Although maybe there should be a single parameter returning dataobject.data(dataobject.shape)[0], as that is the only thing I have been using from the dataobject.data() routine
That is how I do it, as well. It is just annoying that I would expect values to have values.
This is still an issue. If I don't want to get e.g. a 64x80xn_times matrix for GPI data, I cannot access data.coordinates[0].values for the time because it is equidistant. Getting the 64x80 number of time vectors is time consuming. There should be a way of accessing original coordinates with their names. Like data.coordinates['Time'].values. Of couse this is not possible, because data.coordinates is a list. Thus one needs to find the coordinates for the list by cycling through data.coordinates[coord_index].unit.name and then when the correct coord_index is gotten, then the original coordinates can be read by data.coordinates[correct_coord_index].values (if they are not equidistant, because then there are no values).
Something needs to be done with this. I don't think it's too efficient how it is done now. We could have a Skype meeting sometime and discuss FLAP in general.

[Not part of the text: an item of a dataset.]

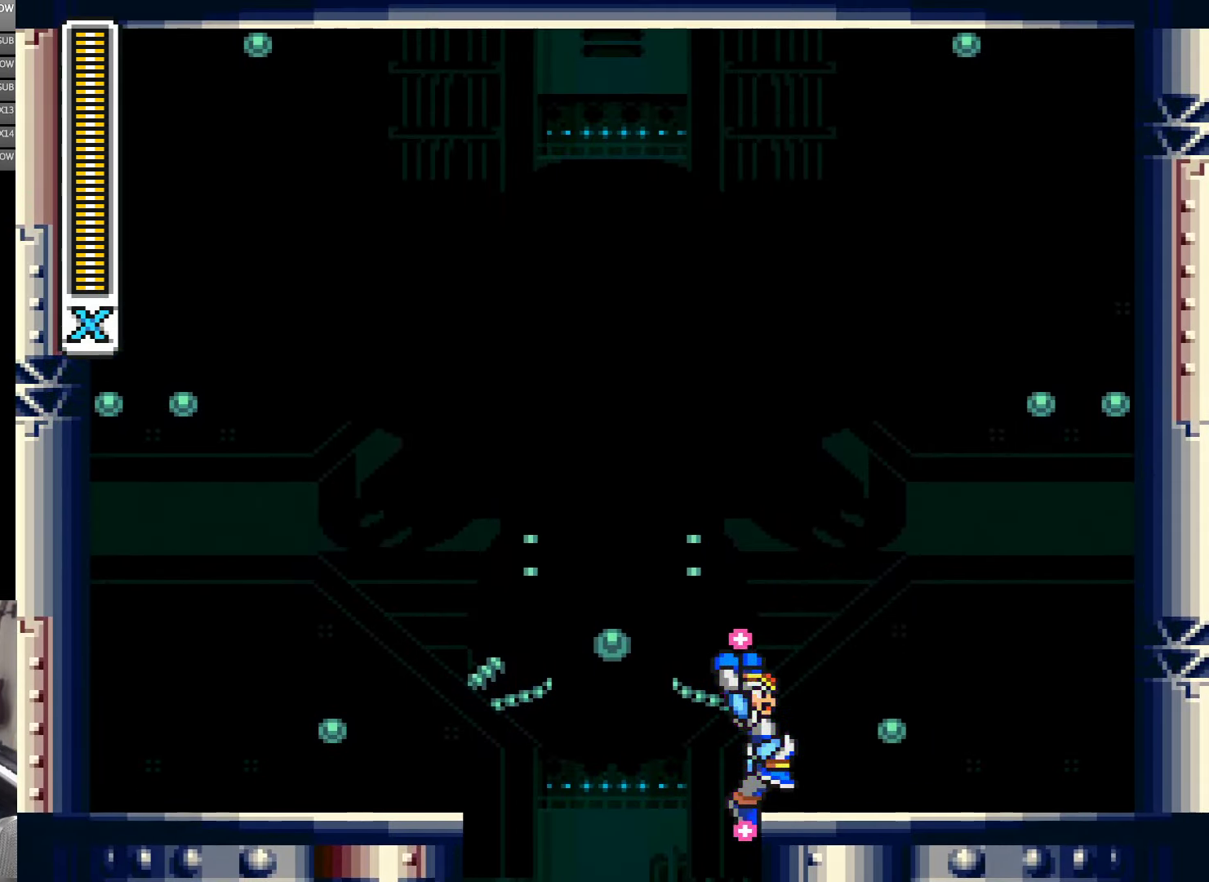
{"buttons": ["Y"], "events": []}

Gents, The aim of the Coordiate.data() call is to hide the coordinate description. You should never read .values, always use the .data() call. To ease things I have added a 'Change only' keyword (can be abbreviated) to the Coordinate.data() and consequently the Data.Object.coordinate() call. If it is set the coordinate values are returned only in the dimensions where they change. I have added an example in flap_tests.test_coordinates(): t = flap.get_data_object_ref('TESTDATA').coordinate('Time',options={'Chang':True})[0].flatten() Here flap.get_data_object_ref() is also new it returns a reference to the DataObject in the storage. (get_data_object returns a copy). This call returns a time vector. If the Time happened to change in 2 dimensions the ....[0] part would return an N-dim object (N is the dimension of the data) with 1 element in all dimensions except the two where Time changes. As Time changes in the example only along 1D, you can use flatten() to remove the dimensions with 1 element.
Whenever I try to get the coordinate values without the use of e.g. data.coordinate('Time') and the coordinate is equidistant, the values cannot be gathered and None is returned.